Each record must be output exactly and in full.

[Stored data entries]
== Segment start ==

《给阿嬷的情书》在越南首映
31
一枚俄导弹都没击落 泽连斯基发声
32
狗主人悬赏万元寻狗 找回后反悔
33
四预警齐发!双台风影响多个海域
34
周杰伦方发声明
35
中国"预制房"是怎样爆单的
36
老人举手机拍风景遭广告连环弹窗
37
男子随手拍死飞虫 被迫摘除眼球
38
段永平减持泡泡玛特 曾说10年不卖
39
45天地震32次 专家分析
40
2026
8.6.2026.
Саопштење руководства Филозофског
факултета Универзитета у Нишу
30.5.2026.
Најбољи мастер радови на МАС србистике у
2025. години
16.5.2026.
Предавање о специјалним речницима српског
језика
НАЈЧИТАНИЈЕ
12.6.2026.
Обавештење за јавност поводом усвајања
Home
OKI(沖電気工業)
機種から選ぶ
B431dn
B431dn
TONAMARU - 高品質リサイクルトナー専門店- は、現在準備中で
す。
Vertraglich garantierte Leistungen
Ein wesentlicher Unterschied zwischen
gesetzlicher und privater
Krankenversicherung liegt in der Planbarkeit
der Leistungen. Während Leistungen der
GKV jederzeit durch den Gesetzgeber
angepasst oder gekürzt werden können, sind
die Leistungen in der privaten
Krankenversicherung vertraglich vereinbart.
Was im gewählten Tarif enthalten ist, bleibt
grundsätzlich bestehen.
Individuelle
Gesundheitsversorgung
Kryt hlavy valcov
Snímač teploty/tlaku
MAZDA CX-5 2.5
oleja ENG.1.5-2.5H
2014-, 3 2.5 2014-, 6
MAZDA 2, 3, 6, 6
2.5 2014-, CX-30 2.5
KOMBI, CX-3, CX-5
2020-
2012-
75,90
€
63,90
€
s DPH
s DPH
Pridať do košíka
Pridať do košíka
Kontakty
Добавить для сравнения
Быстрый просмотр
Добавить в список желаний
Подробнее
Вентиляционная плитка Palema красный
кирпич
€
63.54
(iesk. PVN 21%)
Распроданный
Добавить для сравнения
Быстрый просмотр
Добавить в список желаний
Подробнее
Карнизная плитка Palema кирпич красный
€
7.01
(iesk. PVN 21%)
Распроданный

== Segment end ==

Result of this exercise ▸
《给阿嬷的情书》在越南首映
31
一枚俄导弹都没击落 泽连斯基发声
32
狗主人悬赏万元寻狗 找回后反悔
33
四预警齐发!双台风影响多个海域
34
周杰伦方发声明
35
中国"预制房"是怎样爆单的
36
老人举手机拍风景遭广告连环弹窗
37
男子随手拍死飞虫 被迫摘除眼球
38
段永平减持泡泡玛特 曾说10年不卖
39
45天地震32次 专家分析
40
2026
8.6.2026.
Саопштење руководства Филозофског
факултета Универзитета у Нишу
30.5.2026.
Најбољи мастер радови на МАС србистике у
2025. години
16.5.2026.
Предавање о специјалним речницима српског
језика
НАЈЧИТАНИЈЕ
12.6.2026.
Обавештење за јавност поводом усвајања
Home
OKI(沖電気工業)
機種から選ぶ
B431dn
B431dn
TONAMARU - 高品質リサイクルトナー専門店- は、現在準備中で
す。
Vertraglich garantierte Leistungen
Ein wesentlicher Unterschied zwischen
gesetzlicher und privater
Krankenversicherung liegt in der Planbarkeit
der Leistungen. Während Leistungen der
GKV jederzeit durch den Gesetzgeber
angepasst oder gekürzt werden können, sind
die Leistungen in der privaten
Krankenversicherung vertraglich vereinbart.
Was im gewählten Tarif enthalten ist, bleibt
grundsätzlich bestehen.
Individuelle
Gesundheitsversorgung
Kryt hlavy valcov
Snímač teploty/tlaku
MAZDA CX-5 2.5
oleja ENG.1.5-2.5H
2014-, 3 2.5 2014-, 6
MAZDA 2, 3, 6, 6
2.5 2014-, CX-30 2.5
KOMBI, CX-3, CX-5
2020-
2012-
75,90
€
63,90
€
s DPH
s DPH
Pridať do košíka
Pridať do košíka
Kontakty
Добавить для сравнения
Быстрый просмотр
Добавить в список желаний
Подробнее
Вентиляционная плитка Palema красный
кирпич
€
63.54
(iesk. PVN 21%)
Распроданный
Добавить для сравнения
Быстрый просмотр
Добавить в список желаний
Подробнее
Карнизная плитка Palema кирпич красный
€
7.01
(iesk. PVN 21%)
Распроданный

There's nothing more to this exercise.